• Task goal: Search the entries below for "Оболонський", and copy each line where it appears.

====== Records ======

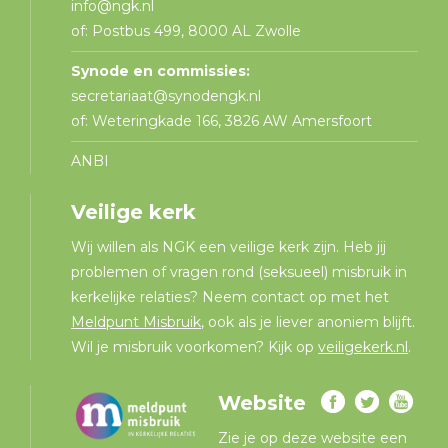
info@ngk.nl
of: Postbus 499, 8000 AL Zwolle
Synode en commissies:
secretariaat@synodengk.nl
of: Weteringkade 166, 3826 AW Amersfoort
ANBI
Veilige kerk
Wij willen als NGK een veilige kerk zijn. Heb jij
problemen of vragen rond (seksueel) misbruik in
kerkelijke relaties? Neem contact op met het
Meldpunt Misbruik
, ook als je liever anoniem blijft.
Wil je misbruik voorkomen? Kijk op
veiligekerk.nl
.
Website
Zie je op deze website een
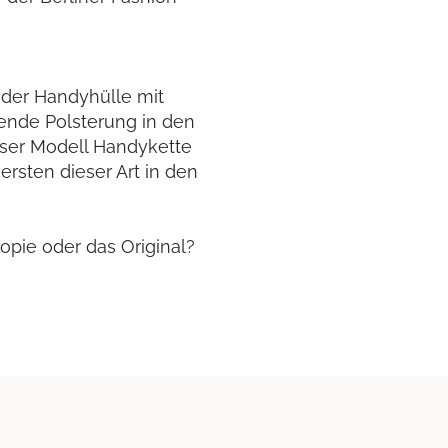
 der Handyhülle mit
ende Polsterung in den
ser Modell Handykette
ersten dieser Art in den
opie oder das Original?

======
====== Records ======

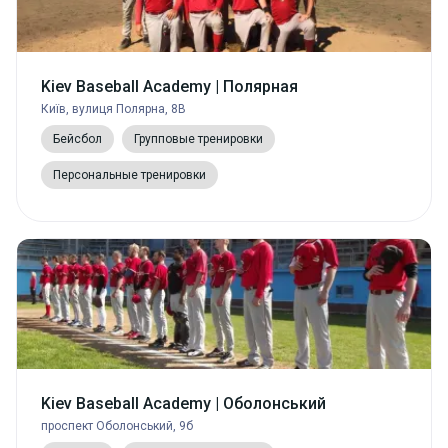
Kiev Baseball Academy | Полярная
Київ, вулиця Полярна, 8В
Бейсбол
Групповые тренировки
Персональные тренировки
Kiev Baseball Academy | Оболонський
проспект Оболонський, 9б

======

• Solution:
Kiev Baseball Academy | Оболонський
проспект Оболонський, 9б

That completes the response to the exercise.